When Santa Clara County’s top election official tried to circumvent state law to qualify a labor-backed measure for the ballot, she seemed to be acting under political pressure.
At least that’s the impression San Jose City Clerk Toni Taber says she came away with after a series of phone calls from county Registrar of Voters (ROV) Shannon Bushey.
Taber describes the exchanges in new court documents as part of a lawsuit filed by the ROV against the city to try to revive the Fair Elections Initiative, which Bushey’s own office rejected for failing to gather enough signatures to qualify it for the fall ballot.
The proposal by the South Bay Labor Council aimed to shift mayoral elections to presidential years with higher labor-aligned voter turnout and prevent San Jose candidates from accepting donations from lobbyists, anyone who benefits from city contracts of $250,000 or more and for-profit developers.
Per election code, the ROV had to confirm whether 3 percent of the 94,202 signatures gathered were valid. If at least 95 percent of the random sample of 2,826 names made the cut, the measure would go to voters in November. But one count after another affirmed that only 93 percent were valid. Dead on arrival.
On March 11, Bushey officially disqualified the measure. In a highly unusual move, she then went on to sue her own agency and the city, claiming the ROV made 87 mistakes that would change the outcome if corrected.
Stranger still were the “three or four” calls Taber received from Bushey over the course of the random-sampling tally, which Fair Elections proponents had challenged.
“During the first of these calls, Ms. Bushey advised me that the ROV was projecting that the number of valid signatures would be approximately 93 percent and the ROV would be double-checking on them,” Taber described in a declaration filed in court today. “She indicated that verification of the sampling did not appear to be reaching the 95 percent threshold and asked me if the city wanted a full count.”
Taber says she declined the offer.
Not only would a full count cost the city something on the order of $1 million, it went above and beyond the legal requirement to verify just a random sample of signatures.
The city clerk says she got a second call in “late February to early March” in which Bushey offered to be the one to request a full count.
“I stated that I did not authorize payment for a full verification, reiterated that the city requested a random sample and indicated that I wanted to follow the regular process,” Taber recounted.
On March 5, another call.
This time, Bushey allegedly asked something to the effect of: “Are you sure you do not want a full count? My boss is here.”

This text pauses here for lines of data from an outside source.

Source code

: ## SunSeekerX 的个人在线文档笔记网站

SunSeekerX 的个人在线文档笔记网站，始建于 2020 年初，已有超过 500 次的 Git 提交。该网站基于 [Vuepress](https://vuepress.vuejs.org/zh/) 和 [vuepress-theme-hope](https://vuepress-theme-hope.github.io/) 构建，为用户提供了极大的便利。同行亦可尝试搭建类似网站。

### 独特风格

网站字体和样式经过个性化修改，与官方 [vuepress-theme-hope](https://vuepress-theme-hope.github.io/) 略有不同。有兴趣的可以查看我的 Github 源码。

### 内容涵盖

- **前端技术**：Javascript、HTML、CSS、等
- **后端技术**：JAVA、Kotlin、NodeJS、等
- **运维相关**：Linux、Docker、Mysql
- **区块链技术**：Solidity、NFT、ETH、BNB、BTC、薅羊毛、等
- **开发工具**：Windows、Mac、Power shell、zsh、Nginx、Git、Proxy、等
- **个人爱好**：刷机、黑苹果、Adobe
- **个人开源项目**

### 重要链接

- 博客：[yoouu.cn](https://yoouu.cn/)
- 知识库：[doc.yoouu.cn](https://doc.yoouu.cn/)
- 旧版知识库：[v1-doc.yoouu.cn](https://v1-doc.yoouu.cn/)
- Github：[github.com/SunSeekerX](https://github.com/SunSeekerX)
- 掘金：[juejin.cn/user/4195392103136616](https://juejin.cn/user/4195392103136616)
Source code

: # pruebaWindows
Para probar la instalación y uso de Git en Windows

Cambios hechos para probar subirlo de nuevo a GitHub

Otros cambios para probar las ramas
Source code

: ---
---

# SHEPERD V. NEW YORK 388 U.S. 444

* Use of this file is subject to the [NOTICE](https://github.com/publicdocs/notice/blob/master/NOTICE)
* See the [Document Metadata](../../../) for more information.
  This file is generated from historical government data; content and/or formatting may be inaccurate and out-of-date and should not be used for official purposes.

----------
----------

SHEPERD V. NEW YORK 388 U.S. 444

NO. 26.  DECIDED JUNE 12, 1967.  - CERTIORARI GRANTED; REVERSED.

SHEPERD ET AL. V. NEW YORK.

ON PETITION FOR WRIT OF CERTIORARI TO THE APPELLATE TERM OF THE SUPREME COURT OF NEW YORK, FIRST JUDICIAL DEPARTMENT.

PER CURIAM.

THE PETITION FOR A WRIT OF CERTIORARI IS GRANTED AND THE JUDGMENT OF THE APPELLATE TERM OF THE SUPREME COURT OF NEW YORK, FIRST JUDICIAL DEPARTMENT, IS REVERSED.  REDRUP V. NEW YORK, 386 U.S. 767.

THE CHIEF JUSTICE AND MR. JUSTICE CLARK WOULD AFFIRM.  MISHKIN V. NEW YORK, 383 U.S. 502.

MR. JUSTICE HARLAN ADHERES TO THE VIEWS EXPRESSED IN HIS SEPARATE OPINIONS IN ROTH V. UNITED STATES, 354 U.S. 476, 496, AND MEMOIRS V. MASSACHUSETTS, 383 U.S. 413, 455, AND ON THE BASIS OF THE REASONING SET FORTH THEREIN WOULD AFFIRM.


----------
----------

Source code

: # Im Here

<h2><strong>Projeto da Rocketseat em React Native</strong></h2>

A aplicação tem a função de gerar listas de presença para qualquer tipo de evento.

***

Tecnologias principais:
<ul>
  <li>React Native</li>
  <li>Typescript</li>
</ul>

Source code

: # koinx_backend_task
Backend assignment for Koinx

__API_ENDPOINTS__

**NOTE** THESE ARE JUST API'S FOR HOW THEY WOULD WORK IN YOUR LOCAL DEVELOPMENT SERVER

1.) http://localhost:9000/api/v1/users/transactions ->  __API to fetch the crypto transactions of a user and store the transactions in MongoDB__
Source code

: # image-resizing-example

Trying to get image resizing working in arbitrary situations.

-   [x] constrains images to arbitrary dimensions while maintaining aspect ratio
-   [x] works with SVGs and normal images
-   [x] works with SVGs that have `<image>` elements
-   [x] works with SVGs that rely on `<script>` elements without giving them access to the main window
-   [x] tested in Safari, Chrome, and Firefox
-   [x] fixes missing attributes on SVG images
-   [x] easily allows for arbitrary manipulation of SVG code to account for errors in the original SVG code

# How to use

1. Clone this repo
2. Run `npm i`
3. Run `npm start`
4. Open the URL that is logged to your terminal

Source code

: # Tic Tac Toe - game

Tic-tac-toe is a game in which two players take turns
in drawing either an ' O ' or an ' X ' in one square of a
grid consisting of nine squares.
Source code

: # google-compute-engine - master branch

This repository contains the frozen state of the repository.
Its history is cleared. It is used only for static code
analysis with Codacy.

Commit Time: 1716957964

Taber says she again insisted that the city’s strapped for cash as it grapples with pandemic-related revenue shortfalls and that a random sample verification would suffice. The exchanges struck Taber as extraordinary.
“I cannot recall any other instance in which Ms. Bushey called me regarding the status of a count before the ROV had issued its certification,” the city clerk remarked in her declaration. “It was my impression that Ms. Bushey was under pressure from her superiors to conduct a review of all of the signatures.”
Officials from the ROV did not immediately respond to requests for comment about the lawsuit generally and about Bushey’s remark about her “boss” specifically.
But CEO of Silicon Valley Organization President Matt Mahood—head of the regional chamber of commerce known as SVO, which opposes the labor-backed measure—criticized Bushey earlier for acting on behalf of special interests.
“The latest court documents reveal what we’ve already known from the beginning,” she said. “The Registrar of Voters, Shannon Bushey, broke the law and attempted to pressure the City Clerk to authorize a full recount without a court order. It is already extraordinary enough that the ROV is suing the city of San Jose, on behalf of a special interest group. Now it is clear that Ms. Bushey was under pressure from her superiors and from special interest groups to revive a disqualified ballot measure.”
By relying on proponents to submit external evidence during the signature review, Mahood added, Bushey broke state election law by abdicating her responsibility to remain a neutral arbiter in the matter.
“Upon the advice of these very same interest groups, the ROV is now suddenly trying to reverse her original decision that disqualified the Fair Elections Initiative without any convincing evidence that a mistake was truly made in the first place,” Mahood said.
“She deserves to be fired for this.”
In its answer to the ROV lawsuit, the city makes similar allegations about Bushey abusing her position. “The action before this court presents an unusual situation,” City Attorney Richard Doyle and Deputy City Attorney Kathryn Zoglin declare in their opposition brief. “Typically, it is the proponents of a measure who file an action such as this one against the public entity that has purportedly failed to conduct an accurate count.”
The court is set to hold a hearing on the merits of the ROV’s petition on May 8.